**Text extract:**
···

Boost Your Team's Influence with Corporate Anthropology

Your organization has a culture and your security program either works with it or against it. Corporate anthropology gives you a framework for mapping that culture, building the right relationships, and crafting narratives that make security feel essential.

Boost Your Team's Influence with Corporate Anthropology
Photo by @elijahmacleod on Unsplash

3-Steps to Get You Started

Despite possessing critical technical expertise or emerging regulations, many security and privacy teams still fight an uphill battle when implementing protocols, securing budget, or simply being included in strategic conversations.

Corporate anthropology is a powerful yet underutilized discipline that can dramatically change how security and privacy teams operate by influencing how they’re perceived within their organizations. When leaders invest in the principles of corporate anthropology to understand and connect with cross-functional stakeholders, they elevate their teams from isolated subject matter experts into trusted business partners whose guidance shapes decisions at all levels.

What is Corporate Anthropology?

Corporate anthropology applies traditional ethnographic research methods to understand a business environment’s culture, behaviors, and social dynamics. Unlike conventional business analysis, which focuses primarily on processes and metrics, corporate anthropology examines the human elements – the relationships, unwritten rules, communication patterns, and shared values that actually drive organizational behavior.

···

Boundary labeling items

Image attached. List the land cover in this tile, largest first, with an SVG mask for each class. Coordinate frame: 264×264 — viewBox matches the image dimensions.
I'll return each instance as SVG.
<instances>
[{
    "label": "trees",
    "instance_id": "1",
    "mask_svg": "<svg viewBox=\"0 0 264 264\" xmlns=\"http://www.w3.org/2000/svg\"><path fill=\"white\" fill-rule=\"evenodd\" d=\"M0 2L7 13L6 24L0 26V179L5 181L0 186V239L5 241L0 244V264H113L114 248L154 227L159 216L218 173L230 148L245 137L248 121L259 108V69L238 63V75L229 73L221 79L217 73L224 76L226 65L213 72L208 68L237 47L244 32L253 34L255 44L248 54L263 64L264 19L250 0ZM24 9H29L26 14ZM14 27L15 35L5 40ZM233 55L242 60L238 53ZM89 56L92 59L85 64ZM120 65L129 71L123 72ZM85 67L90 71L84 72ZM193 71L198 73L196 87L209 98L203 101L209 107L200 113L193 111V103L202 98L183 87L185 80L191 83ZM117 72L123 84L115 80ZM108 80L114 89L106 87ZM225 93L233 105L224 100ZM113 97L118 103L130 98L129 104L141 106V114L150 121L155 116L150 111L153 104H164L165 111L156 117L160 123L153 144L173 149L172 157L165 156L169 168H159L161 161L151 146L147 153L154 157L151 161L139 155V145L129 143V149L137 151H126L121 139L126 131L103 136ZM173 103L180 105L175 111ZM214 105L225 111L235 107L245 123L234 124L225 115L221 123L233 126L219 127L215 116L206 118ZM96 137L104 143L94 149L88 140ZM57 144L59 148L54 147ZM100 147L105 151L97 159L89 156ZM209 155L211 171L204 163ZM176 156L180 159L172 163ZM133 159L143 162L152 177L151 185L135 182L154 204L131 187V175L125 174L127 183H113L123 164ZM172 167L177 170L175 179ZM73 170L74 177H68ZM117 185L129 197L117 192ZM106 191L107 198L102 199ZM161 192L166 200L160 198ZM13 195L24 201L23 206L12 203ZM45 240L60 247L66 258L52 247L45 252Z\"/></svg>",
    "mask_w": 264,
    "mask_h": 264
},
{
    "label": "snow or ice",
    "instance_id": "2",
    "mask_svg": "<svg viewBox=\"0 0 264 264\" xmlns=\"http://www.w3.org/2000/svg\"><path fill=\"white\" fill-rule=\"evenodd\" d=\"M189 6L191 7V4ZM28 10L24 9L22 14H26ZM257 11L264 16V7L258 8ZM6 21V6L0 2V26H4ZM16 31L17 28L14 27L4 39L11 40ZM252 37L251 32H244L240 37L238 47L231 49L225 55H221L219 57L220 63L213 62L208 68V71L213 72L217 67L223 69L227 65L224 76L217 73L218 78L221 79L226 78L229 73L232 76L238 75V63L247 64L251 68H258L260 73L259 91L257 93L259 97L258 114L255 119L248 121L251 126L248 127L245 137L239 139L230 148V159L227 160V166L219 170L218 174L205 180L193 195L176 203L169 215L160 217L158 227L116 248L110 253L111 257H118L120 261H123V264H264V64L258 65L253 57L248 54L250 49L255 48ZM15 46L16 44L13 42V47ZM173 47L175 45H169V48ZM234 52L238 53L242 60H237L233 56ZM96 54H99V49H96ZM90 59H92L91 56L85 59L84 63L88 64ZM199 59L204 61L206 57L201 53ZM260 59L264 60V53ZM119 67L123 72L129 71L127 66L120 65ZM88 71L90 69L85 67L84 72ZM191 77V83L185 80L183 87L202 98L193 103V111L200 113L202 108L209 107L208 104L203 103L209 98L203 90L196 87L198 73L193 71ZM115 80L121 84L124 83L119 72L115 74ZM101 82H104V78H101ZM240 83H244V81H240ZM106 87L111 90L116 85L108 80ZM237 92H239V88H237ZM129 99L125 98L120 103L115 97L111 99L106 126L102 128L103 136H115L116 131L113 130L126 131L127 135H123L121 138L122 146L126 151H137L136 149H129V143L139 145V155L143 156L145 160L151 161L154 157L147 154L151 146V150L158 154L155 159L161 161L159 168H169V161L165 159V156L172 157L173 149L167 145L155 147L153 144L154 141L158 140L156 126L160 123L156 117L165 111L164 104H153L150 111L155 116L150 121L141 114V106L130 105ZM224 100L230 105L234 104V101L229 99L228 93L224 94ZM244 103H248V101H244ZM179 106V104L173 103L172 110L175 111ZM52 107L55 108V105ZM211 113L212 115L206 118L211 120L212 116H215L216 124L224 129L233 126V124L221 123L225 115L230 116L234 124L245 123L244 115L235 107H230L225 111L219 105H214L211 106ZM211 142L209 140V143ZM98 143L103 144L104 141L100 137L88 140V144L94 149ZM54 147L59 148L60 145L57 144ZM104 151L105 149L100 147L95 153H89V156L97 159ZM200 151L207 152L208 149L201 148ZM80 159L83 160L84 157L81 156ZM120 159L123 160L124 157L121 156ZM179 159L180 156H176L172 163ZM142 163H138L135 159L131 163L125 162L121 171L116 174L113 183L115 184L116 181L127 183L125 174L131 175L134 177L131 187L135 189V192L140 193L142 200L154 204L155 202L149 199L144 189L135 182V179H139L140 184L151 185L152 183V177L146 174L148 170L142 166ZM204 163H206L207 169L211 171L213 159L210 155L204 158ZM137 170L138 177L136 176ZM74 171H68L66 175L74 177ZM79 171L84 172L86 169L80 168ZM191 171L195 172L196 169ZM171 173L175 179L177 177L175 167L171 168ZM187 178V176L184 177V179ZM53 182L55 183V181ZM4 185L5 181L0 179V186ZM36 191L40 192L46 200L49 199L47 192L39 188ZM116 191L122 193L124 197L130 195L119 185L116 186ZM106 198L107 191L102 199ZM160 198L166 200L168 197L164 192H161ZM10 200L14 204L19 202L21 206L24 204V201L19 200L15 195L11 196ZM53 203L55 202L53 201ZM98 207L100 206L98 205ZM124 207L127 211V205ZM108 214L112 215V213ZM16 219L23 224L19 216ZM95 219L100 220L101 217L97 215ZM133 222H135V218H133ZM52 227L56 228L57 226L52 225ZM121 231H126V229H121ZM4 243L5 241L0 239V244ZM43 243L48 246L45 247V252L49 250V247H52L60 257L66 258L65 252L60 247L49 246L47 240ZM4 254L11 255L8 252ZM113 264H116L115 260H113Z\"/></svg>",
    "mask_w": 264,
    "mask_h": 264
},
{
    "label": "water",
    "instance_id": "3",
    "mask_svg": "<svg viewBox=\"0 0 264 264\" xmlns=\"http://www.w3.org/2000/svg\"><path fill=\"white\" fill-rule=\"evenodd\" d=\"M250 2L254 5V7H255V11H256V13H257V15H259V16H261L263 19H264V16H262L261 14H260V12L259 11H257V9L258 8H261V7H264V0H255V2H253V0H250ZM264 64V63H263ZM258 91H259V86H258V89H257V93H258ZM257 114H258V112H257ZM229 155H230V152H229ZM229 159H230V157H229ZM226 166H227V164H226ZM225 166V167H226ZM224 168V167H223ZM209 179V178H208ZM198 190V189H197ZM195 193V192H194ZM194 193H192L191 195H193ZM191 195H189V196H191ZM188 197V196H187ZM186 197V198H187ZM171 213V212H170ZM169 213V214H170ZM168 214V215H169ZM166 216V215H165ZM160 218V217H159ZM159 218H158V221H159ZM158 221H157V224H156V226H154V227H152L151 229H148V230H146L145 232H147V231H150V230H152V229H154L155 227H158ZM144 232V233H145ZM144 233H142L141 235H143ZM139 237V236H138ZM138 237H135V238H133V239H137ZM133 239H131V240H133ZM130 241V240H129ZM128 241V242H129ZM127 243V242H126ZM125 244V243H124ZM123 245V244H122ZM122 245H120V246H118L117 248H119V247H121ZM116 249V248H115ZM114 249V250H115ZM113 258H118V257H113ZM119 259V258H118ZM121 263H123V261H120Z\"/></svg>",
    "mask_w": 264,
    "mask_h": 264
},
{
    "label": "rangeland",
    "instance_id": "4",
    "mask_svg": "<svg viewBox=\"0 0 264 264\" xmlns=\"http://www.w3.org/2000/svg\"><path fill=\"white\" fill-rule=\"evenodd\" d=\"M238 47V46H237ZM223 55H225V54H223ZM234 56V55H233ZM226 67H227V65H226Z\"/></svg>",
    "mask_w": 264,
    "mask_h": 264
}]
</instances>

···

**Problems to solve:**
• 1. According to the corporate anthropology article, which human elements does corporate anthropology examine? List each one.
• 2. Repeat word for word the part of the corporate anthropology article that opens with the words containing "3-Steps to Get" and closes with "is Corporate Anthropology?".

**Full answers:**
• 1.
- relationships
- unwritten rules
- communication patterns
- shared values

• 2.
3-Steps to Get You Started

Despite possessing critical technical expertise or emerging regulations, many security and privacy teams still fight an uphill battle when implementing protocols, securing budget, or simply being included in strategic conversations.

Corporate anthropology is a powerful yet underutilized discipline that can dramatically change how security and privacy teams operate by influencing how they’re perceived within their organizations. When leaders invest in the principles of corporate anthropology to understand and connect with cross-functional stakeholders, they elevate their teams from isolated subject matter experts into trusted business partners whose guidance shapes decisions at all levels.

What is Corporate Anthropology?